WHAT TO DO ::
Write the next part of the DataWave issue thread on updating Guava, picking up after its final line.

TEXT SHOWN ::
NationalSecurityAgency / datawave

DataWave is an ingest/query framework that leverages Apache Accumulo to provide fast, secure data access.
https://code.nsa.gov/datawave
Apache License 2.0
552 stars 236 forks source link

Update Guava #514

Open milleruntime opened 5 years ago

milleruntime commented 5 years ago

The version of Guava (15.0) that Datawave builds against won't run against Accumulo 2.0, which uses a newer version (28.0-jre).

milleruntime commented 5 years ago

Here is the exception I saw trying to connect to Accumulo:

Exception in thread "main" java.lang.NoSuchMethodError: com.google.common.base.Preconditions.checkArgument(ZLjava/lang/String;Ljava/lang/Object;)V
    at org.apache.accumulo.core.util.HostAndPort.fromString(HostAndPort.java:171)
    at org.apache.accumulo.core.util.AddressUtil.parseAddress(AddressUtil.java:33)
    at org.apache.accumulo.core.util.ServerServices.getAddress(ServerServices.java:51)
    at org.apache.accumulo.core.clientImpl.ServerClient.getConnection(ServerClient.java:170)
    at org.apache.accumulo.core.clientImpl.ServerClient.getConnection(ServerClient.java:150)
    at org.apache.accumulo.core.clientImpl.ServerClient.getConnection(ServerClient.java:145)
    at org.apache.accumulo.core.clientImpl.ServerClient.getConnection(ServerClient.java:135)
    at org.apache.accumulo.core.clientImpl.ServerClient.executeRawVoid(ServerClient.java:114)
    at org.apache.accumulo.core.clientImpl.ServerClient.executeVoid(ServerClient.java:71)
    at org.apache.accumulo.core.clientImpl.ConnectorImpl.<init>(ConnectorImpl.java:66)
    at org.apache.accumulo.core.client.ZooKeeperInstance.getConnector(ZooKeeperInstance.java:228)
    at datawave.ingest.data.config.ingest.AccumuloHelper.getConnector(AccumuloHelper.java:87)
    at datawave.ingest.mapreduce.job.IngestJob.configureTables(IngestJob.java:740)
    at datawave.ingest.mapreduce.job.IngestJob.run(IngestJob.java:297)
    at org.apache.hadoop.util.ToolRunner.run(ToolRunner.java:76)
    at datawave.ingest.mapreduce.job.IngestJob.main(IngestJob.java:209)
    at sun.reflect.NativeMethodAccessorImpl.invoke0(Native Method)
    at sun.reflect.NativeMethodAccessorImpl.invoke(NativeMethodAccessorImpl.java:62)
    at sun.reflect.DelegatingMethodAccessorImpl.invoke(DelegatingMethodAccessorImpl.java:43)
    at java.lang.reflect.Method.invoke(Method.java:498)
    at org.apache.hadoop.util.RunJar.run(RunJar.java:318)
    at org.apache.hadoop.util.RunJar.main(RunJar.java:232)

DATA ::
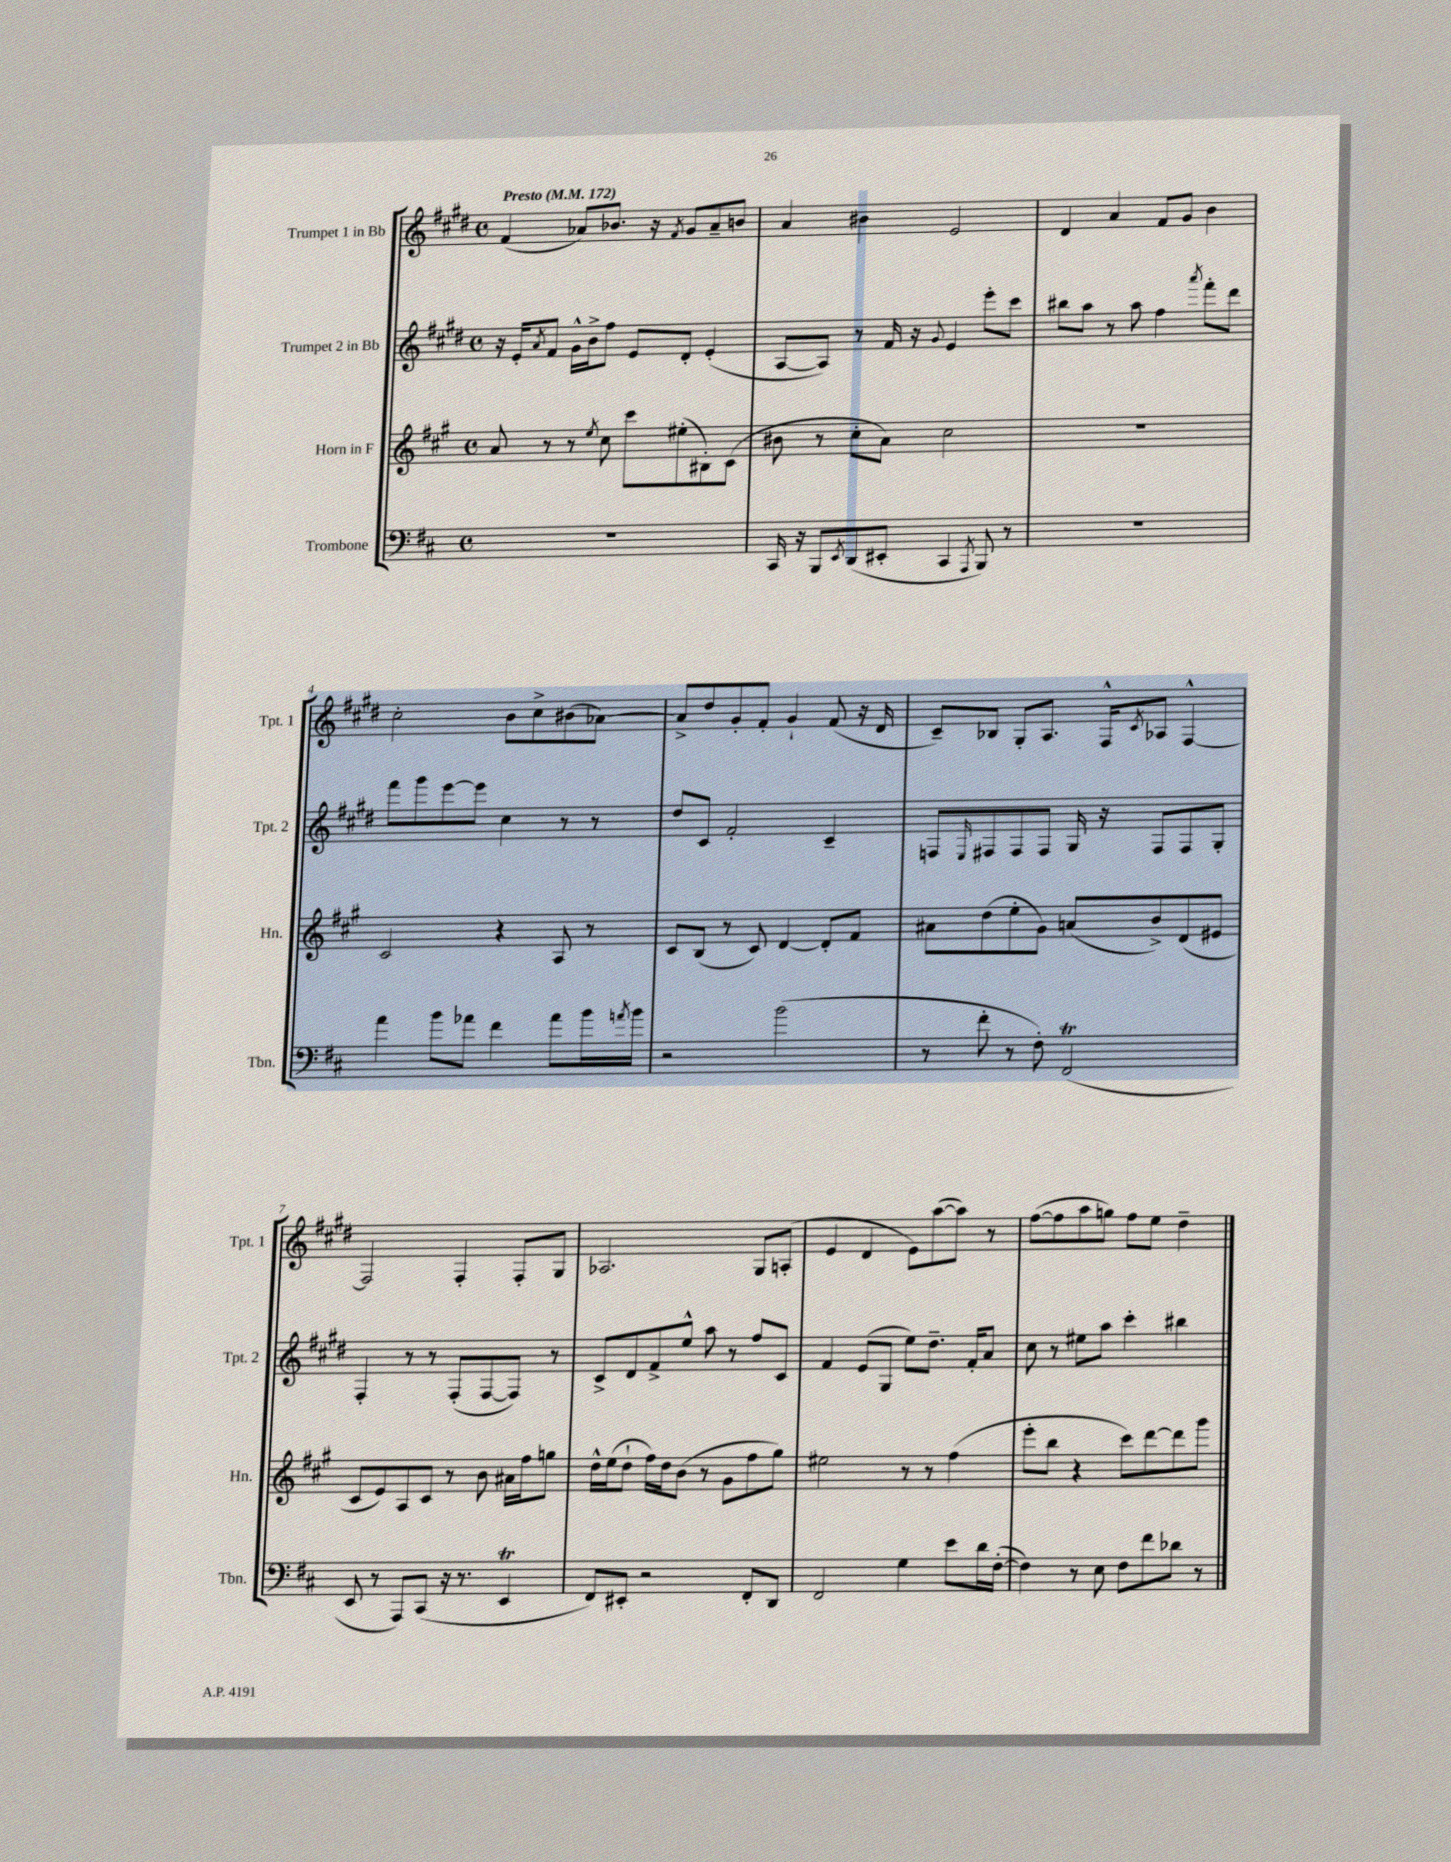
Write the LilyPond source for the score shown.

SOLVED EXERCISE ::
[DW-FATAL] - error creating tables
Aborting install-ingest.sh
milleruntime commented 5 years ago

It looks like upgrading to Guava 22 is pretty straight forward. I ran into issues with Futures.immediateCheckedFuture() being dropped in versions after 22 though and wasn't sure how to handle it.

milleruntime commented 4 years ago

I got a branch for Guava 22 to build here. I am seeing concurrency issues with ScannerSession when running Tests. I am not sure if its a change in behavior with the guava usage or if my changes exposed deeper issues but it seems to be issues with these changes. For instance, this error pops up (sometimes) across multiple tests. This was from AnyFieldQueryTest:

java.lang.RuntimeException: java.lang.IllegalStateException: Expected the service AnyFieldScanner [TERMINATED] to be RUNNING, but was TERMINATED
    at datawave.query.jexl.lookups.FieldNameLookup.lookup(FieldNameLookup.java:153)
    at datawave.query.jexl.visitors.ParallelIndexExpansion$IndexLookupCallable.call(ParallelIndexExpansion.java:625)
    at datawave.query.jexl.visitors.ParallelIndexExpansion$IndexLookupCallable.call(ParallelIndexExpansion.java:586)
    at java.util.concurrent.FutureTask.run(FutureTask.java:266)
    at java.util.concurrent.ThreadPoolExecutor.runWorker(ThreadPoolExecutor.java:1149)
    at java.util.concurrent.ThreadPoolExecutor$Worker.run(ThreadPoolExecutor.java:624)
    at java.lang.Thread.run(Thread.java:748)
Caused by: java.lang.IllegalStateException: Expected the service AnyFieldScanner [TERMINATED] to be RUNNING, but was TERMINATED
    at com.google.common.util.concurrent.AbstractService.checkCurrentState(AbstractService.java:347)
    at com.google.common.util.concurrent.AbstractService.awaitRunning(AbstractService.java:281)
    at com.google.common.util.concurrent.AbstractExecutionThreadService.awaitRunning(AbstractExecutionThreadService.java:223)
    at datawave.query.tables.ScannerSession.hasNext(ScannerSession.java:283)
    at com.google.common.collect.MultitransformedIterator.hasNext(MultitransformedIterator.java:53)
    at datawave.query.jexl.lookups.FieldNameLookup.lookup(FieldNameLookup.java:116)